• [Given passage]:
....
# Burger king surge



## Mista T (Aug 16, 2017)

Lol


----------



## Uber's Guber (Oct 22, 2017)

A little late.....


----------



## Pax Collector (Feb 18, 2018)

Nah, I rather have the "No more guesswork" surge from McDonald's.


----------



## mrpjfresh (Aug 16, 2016)

Just wait until upfront Surge comes to your town and you get to see BK mix it. Carbonated water, globs of corn syrup (excuse me... corn "sugar"), green dye no3, yellow dye no12, horse piss and a dash of cocaine. Mmm mmm!


----------



## SEAL Team 5 (Dec 19, 2015)

mrpjfresh said:


> Just wait until upfront Surge comes to your town and you get to see BK mix it. Carbonated water, globs of corn syrup (excuse me... corn "sugar"), green dye no3, yellow dye no12, horse piss and a dash of cocaine. Mmm mmm!


Add a bottle of Everclear and now you have college frat jungle juice.


----------



## SurgeMasterMN (Sep 10, 2016)

SEAL Team 5 said:


> Add a bottle of Everclear and now you have college frat jungle juice.
> View attachment 284419


I remember doing flaming Dr. Pepper shots 28 years ago with Everclear. It is like drinking right out of the pump.


----------
....
• [Extracted material]:
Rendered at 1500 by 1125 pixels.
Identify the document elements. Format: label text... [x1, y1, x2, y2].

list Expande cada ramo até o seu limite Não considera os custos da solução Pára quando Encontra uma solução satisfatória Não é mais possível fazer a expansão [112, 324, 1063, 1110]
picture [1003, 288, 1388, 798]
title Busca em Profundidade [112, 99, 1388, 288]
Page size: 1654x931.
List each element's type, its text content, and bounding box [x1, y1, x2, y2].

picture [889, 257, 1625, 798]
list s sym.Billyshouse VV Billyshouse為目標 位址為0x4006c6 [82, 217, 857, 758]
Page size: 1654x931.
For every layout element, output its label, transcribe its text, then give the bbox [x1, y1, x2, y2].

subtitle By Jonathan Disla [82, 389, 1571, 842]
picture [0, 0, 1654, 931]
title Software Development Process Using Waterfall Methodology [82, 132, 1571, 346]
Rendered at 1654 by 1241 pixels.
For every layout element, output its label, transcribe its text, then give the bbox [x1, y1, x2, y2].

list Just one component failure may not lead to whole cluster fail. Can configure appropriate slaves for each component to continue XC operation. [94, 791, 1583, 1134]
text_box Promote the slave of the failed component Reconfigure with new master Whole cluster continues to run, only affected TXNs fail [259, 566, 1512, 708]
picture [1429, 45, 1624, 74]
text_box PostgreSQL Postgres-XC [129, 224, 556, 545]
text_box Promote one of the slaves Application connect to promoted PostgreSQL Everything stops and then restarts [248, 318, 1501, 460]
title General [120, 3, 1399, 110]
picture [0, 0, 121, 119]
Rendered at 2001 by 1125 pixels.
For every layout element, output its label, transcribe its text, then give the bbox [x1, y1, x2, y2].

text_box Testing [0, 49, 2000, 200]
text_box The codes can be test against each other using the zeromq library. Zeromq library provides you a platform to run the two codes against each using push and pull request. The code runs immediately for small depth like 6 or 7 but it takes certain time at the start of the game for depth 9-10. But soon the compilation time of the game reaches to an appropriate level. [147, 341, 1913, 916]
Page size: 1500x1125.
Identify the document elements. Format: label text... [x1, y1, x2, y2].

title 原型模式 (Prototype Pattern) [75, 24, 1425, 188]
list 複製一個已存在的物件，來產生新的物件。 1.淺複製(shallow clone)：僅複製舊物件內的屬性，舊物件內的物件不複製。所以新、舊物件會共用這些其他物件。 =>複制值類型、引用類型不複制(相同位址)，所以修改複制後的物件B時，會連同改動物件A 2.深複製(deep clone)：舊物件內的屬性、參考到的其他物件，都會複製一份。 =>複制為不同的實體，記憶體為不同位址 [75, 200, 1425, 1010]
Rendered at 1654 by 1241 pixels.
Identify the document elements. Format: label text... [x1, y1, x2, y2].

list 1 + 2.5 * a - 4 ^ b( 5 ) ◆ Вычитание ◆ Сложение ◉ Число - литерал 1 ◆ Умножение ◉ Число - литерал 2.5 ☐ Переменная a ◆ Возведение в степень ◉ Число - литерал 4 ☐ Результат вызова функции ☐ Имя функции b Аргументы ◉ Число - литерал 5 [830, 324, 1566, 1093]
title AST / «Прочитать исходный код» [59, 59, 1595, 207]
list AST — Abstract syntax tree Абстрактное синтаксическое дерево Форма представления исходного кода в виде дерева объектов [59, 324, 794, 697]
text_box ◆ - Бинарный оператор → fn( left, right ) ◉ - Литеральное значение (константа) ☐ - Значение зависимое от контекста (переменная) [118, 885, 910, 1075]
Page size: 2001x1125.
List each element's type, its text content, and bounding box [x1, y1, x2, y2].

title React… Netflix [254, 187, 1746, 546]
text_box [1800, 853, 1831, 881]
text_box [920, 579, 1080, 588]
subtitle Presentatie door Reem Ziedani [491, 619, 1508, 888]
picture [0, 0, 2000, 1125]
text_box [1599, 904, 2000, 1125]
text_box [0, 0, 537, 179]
....
• [Task instructions]:
1 > In the Burger King surge thread, what does SurgeMasterMN remember doing 28 years ago?
2 > From the Burger King surge thread, pull out word for word the part that begins with the words "## mrpjfresh (Aug" and ends with "(Dec 19, 2015)".

• [Results for each task]:
1 > Doing flaming Dr. Pepper shots with Everclear.

2 >
## mrpjfresh (Aug 16, 2016)

Just wait until upfront Surge comes to your town and you get to see BK mix it. Carbonated water, globs of corn syrup (excuse me... corn "sugar"), green dye no3, yellow dye no12, horse piss and a dash of cocaine. Mmm mmm!


----------



## SEAL Team 5 (Dec 19, 2015)